Where does the string "Turf" appear in the listing below? Copy every line where it does.
'''
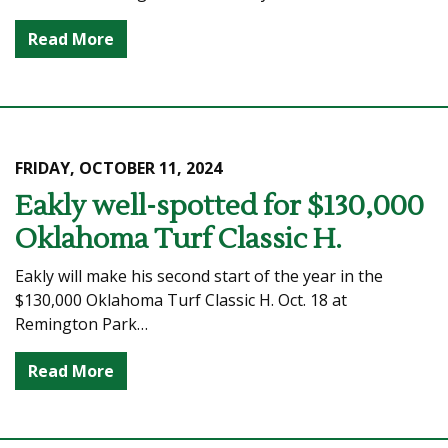
Read More
FRIDAY, OCTOBER 11, 2024
Eakly well-spotted for $130,000
Oklahoma Turf Classic H.
Eakly will make his second start of the year in the
$130,000 Oklahoma Turf Classic H. Oct. 18 at
Remington Park…
Read More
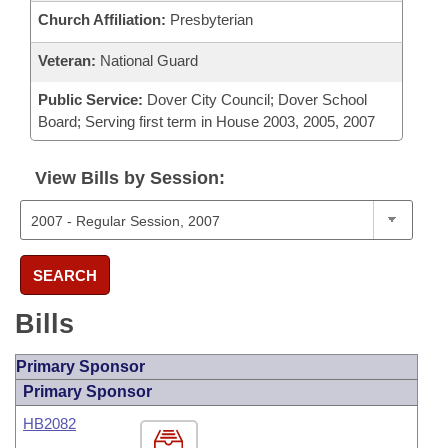
Church Affiliation:
Presbyterian
Veteran:
National Guard
Public Service:
Dover City Council; Dover School
Board; Serving first term in House 2003, 2005, 2007
View Bills by Session:
SEARCH
Bills
Primary Sponsor
Primary Sponsor
HB2082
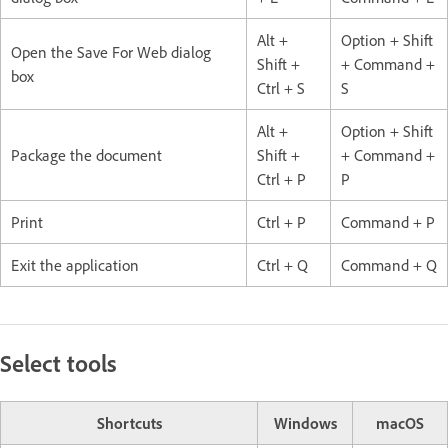
Alt +
Option + Shift
Open the Save For Web dialog
Shift +
+ Command +
box
Ctrl + S
S
Alt +
Option + Shift
Package the document
Shift +
+ Command +
Ctrl + P
P
Print
Ctrl + P
Command + P
Exit the application
Ctrl + Q
Command + Q
Select tools
Shortcuts
Windows
macOS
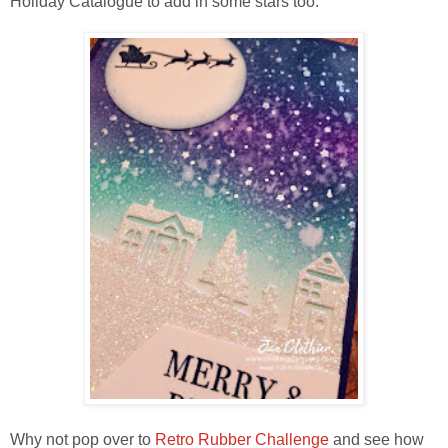
Holiday Catalogue to add in some stars too.
Why not pop over to
Retro Rubber Challenge
and see how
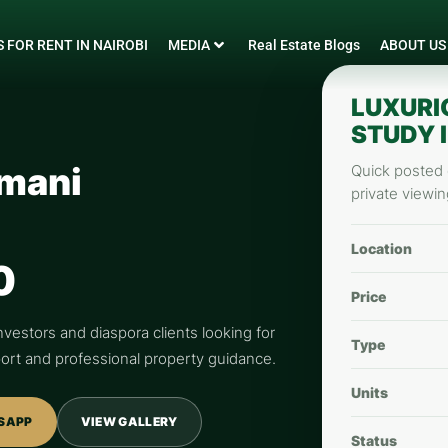
 FOR RENT IN NAIROBI
MEDIA
Real Estate Blogs
ABOUT US
LUXURI
STUDY I
imani
Quick posted d
private viewin
Location
0
Price
nvestors and diaspora clients looking for
Type
pport and professional property guidance.
Units
SAPP
VIEW GALLERY
Status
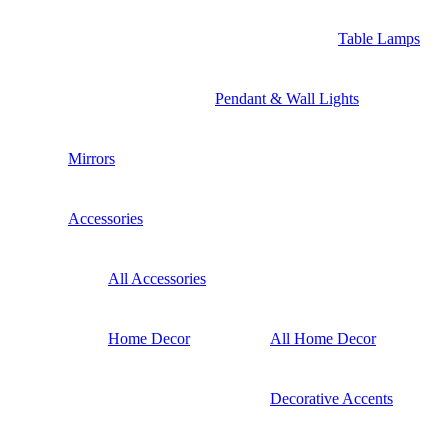
Table Lamps
Pendant & Wall Lights
Mirrors
Accessories
All Accessories
Home Decor
All Home Decor
Decorative Accents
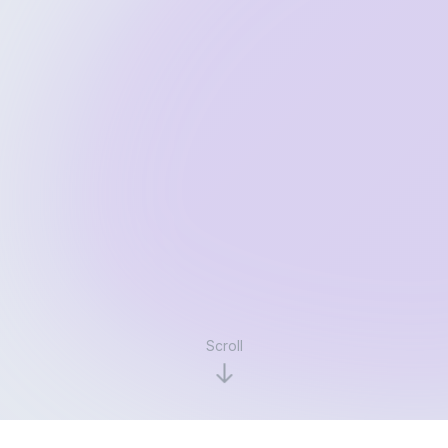
Scroll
'''
ANSWER FOR THIS EXERCISE:
Oklahoma Turf Classic H.
$130,000 Oklahoma Turf Classic H. Oct. 18 at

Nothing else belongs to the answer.